• _Exercise_
Please reproduce the rows below word for word, leaving the pictures out of your answer.

(Object outline annotations)
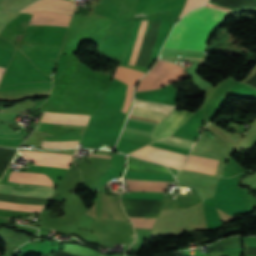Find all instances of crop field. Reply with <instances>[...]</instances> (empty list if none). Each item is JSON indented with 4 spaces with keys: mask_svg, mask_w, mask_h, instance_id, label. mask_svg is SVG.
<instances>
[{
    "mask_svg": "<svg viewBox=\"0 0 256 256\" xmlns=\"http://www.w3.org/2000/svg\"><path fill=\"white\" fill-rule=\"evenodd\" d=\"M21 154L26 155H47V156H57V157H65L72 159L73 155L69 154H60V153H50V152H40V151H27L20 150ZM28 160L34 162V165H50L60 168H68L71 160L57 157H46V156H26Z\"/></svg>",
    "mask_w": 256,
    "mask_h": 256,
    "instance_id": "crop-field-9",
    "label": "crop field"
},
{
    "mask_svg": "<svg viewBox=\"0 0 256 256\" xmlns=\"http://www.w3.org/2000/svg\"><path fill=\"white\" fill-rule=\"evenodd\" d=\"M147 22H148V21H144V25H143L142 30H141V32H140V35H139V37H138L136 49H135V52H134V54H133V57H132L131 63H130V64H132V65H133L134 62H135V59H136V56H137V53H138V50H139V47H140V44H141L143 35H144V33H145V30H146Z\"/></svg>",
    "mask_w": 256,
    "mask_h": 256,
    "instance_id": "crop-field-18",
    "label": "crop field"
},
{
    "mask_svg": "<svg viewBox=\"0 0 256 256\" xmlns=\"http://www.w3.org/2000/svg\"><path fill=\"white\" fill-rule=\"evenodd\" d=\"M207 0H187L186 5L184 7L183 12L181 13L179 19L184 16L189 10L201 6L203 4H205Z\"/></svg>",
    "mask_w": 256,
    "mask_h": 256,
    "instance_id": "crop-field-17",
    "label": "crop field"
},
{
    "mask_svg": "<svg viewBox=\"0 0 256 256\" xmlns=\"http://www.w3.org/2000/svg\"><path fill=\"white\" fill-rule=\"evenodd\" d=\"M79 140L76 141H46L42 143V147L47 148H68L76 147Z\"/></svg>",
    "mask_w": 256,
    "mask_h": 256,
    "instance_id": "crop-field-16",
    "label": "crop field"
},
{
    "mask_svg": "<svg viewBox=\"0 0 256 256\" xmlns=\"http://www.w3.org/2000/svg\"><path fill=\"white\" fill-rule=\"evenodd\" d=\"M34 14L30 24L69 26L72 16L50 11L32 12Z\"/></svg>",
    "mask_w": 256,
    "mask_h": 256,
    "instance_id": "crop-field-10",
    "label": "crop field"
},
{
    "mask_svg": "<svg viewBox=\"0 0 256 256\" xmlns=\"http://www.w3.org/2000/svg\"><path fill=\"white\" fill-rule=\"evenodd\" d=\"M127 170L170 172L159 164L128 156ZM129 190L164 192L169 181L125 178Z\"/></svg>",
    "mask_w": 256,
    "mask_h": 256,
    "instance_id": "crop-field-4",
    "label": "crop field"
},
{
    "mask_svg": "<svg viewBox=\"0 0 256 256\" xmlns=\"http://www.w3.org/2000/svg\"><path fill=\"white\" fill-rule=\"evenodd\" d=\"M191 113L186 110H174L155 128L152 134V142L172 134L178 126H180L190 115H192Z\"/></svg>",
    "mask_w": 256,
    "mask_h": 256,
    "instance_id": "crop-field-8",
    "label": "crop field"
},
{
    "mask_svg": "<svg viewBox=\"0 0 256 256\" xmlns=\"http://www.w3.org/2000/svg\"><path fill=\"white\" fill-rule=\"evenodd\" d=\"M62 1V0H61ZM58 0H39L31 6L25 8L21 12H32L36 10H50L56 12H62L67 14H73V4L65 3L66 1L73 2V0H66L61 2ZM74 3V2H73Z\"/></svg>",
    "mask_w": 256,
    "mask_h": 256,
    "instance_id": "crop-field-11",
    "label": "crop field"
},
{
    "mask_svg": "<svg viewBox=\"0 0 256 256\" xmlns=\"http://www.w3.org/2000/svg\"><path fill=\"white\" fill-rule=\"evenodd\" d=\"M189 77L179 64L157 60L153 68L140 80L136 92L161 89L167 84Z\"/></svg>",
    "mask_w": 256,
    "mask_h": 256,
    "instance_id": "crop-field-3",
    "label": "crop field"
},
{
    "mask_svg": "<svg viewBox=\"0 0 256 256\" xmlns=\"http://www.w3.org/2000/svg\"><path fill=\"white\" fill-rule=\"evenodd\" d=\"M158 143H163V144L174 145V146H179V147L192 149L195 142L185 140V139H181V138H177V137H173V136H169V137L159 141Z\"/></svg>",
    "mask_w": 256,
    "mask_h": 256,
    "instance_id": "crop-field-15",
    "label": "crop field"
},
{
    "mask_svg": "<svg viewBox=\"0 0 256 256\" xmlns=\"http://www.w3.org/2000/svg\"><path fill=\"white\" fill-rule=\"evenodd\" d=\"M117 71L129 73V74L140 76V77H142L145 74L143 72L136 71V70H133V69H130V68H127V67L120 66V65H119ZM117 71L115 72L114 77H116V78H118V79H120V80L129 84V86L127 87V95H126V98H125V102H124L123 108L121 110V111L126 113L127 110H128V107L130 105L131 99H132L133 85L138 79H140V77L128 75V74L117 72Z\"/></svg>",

• _Answer to the exercise_
Find all instances of crop field. Reply with <instances>[...]</instances> (empty list if none). Each item is JSON indented with 4 spaces with keys: mask_svg, mask_w, mask_h, instance_id, label. mask_svg is SVG.
<instances>
[{
    "mask_svg": "<svg viewBox=\"0 0 256 256\" xmlns=\"http://www.w3.org/2000/svg\"><path fill=\"white\" fill-rule=\"evenodd\" d=\"M21 154L26 155H47V156H57V157H65L72 159L73 155L69 154H60V153H50V152H40V151H27L20 150ZM28 160L34 162V165H50L60 168H68L71 160L57 157H46V156H26Z\"/></svg>",
    "mask_w": 256,
    "mask_h": 256,
    "instance_id": "crop-field-9",
    "label": "crop field"
},
{
    "mask_svg": "<svg viewBox=\"0 0 256 256\" xmlns=\"http://www.w3.org/2000/svg\"><path fill=\"white\" fill-rule=\"evenodd\" d=\"M147 22H148V21H144V25H143L142 30H141V32H140V35H139V37H138L136 49H135V52H134V54H133V57H132L131 63H130V64H132V65H133L134 62H135V59H136V56H137V53H138V50H139V47H140V44H141L143 35H144V33H145V30H146Z\"/></svg>",
    "mask_w": 256,
    "mask_h": 256,
    "instance_id": "crop-field-18",
    "label": "crop field"
},
{
    "mask_svg": "<svg viewBox=\"0 0 256 256\" xmlns=\"http://www.w3.org/2000/svg\"><path fill=\"white\" fill-rule=\"evenodd\" d=\"M207 0H187L186 5L184 7L183 12L181 13L179 19L184 16L189 10L201 6L203 4H205Z\"/></svg>",
    "mask_w": 256,
    "mask_h": 256,
    "instance_id": "crop-field-17",
    "label": "crop field"
},
{
    "mask_svg": "<svg viewBox=\"0 0 256 256\" xmlns=\"http://www.w3.org/2000/svg\"><path fill=\"white\" fill-rule=\"evenodd\" d=\"M79 140L76 141H46L42 143V147L47 148H68L76 147Z\"/></svg>",
    "mask_w": 256,
    "mask_h": 256,
    "instance_id": "crop-field-16",
    "label": "crop field"
},
{
    "mask_svg": "<svg viewBox=\"0 0 256 256\" xmlns=\"http://www.w3.org/2000/svg\"><path fill=\"white\" fill-rule=\"evenodd\" d=\"M34 14L30 24L69 26L72 16L50 11L32 12Z\"/></svg>",
    "mask_w": 256,
    "mask_h": 256,
    "instance_id": "crop-field-10",
    "label": "crop field"
},
{
    "mask_svg": "<svg viewBox=\"0 0 256 256\" xmlns=\"http://www.w3.org/2000/svg\"><path fill=\"white\" fill-rule=\"evenodd\" d=\"M127 170L170 172L159 164L128 156ZM129 190L164 192L169 181L125 178Z\"/></svg>",
    "mask_w": 256,
    "mask_h": 256,
    "instance_id": "crop-field-4",
    "label": "crop field"
},
{
    "mask_svg": "<svg viewBox=\"0 0 256 256\" xmlns=\"http://www.w3.org/2000/svg\"><path fill=\"white\" fill-rule=\"evenodd\" d=\"M191 113L186 110H174L155 128L152 134V142L172 134L178 126H180L190 115H192Z\"/></svg>",
    "mask_w": 256,
    "mask_h": 256,
    "instance_id": "crop-field-8",
    "label": "crop field"
},
{
    "mask_svg": "<svg viewBox=\"0 0 256 256\" xmlns=\"http://www.w3.org/2000/svg\"><path fill=\"white\" fill-rule=\"evenodd\" d=\"M62 1V0H61ZM58 0H39L31 6L25 8L21 12H32L36 10H50L56 12H62L67 14H73V4L65 3L66 1L73 2V0H66L61 2ZM74 3V2H73Z\"/></svg>",
    "mask_w": 256,
    "mask_h": 256,
    "instance_id": "crop-field-11",
    "label": "crop field"
},
{
    "mask_svg": "<svg viewBox=\"0 0 256 256\" xmlns=\"http://www.w3.org/2000/svg\"><path fill=\"white\" fill-rule=\"evenodd\" d=\"M189 77L179 64L157 60L153 68L140 80L136 92L161 89L167 84Z\"/></svg>",
    "mask_w": 256,
    "mask_h": 256,
    "instance_id": "crop-field-3",
    "label": "crop field"
},
{
    "mask_svg": "<svg viewBox=\"0 0 256 256\" xmlns=\"http://www.w3.org/2000/svg\"><path fill=\"white\" fill-rule=\"evenodd\" d=\"M158 143H163V144L174 145V146H179V147L192 149L195 142L185 140V139H181V138H177V137H173V136H169V137L159 141Z\"/></svg>",
    "mask_w": 256,
    "mask_h": 256,
    "instance_id": "crop-field-15",
    "label": "crop field"
},
{
    "mask_svg": "<svg viewBox=\"0 0 256 256\" xmlns=\"http://www.w3.org/2000/svg\"><path fill=\"white\" fill-rule=\"evenodd\" d=\"M117 71L129 73V74L140 76V77H142L145 74L143 72L136 71V70H133V69H130V68H127V67L120 66V65H119ZM117 71L115 72L114 77H116V78H118V79H120V80L129 84V86L127 87V95H126V98H125V102H124L123 108L121 110V111L126 113L127 110H128V107L130 105L131 99H132L133 85L138 79H140V77L128 75V74L117 72Z\"/></svg>",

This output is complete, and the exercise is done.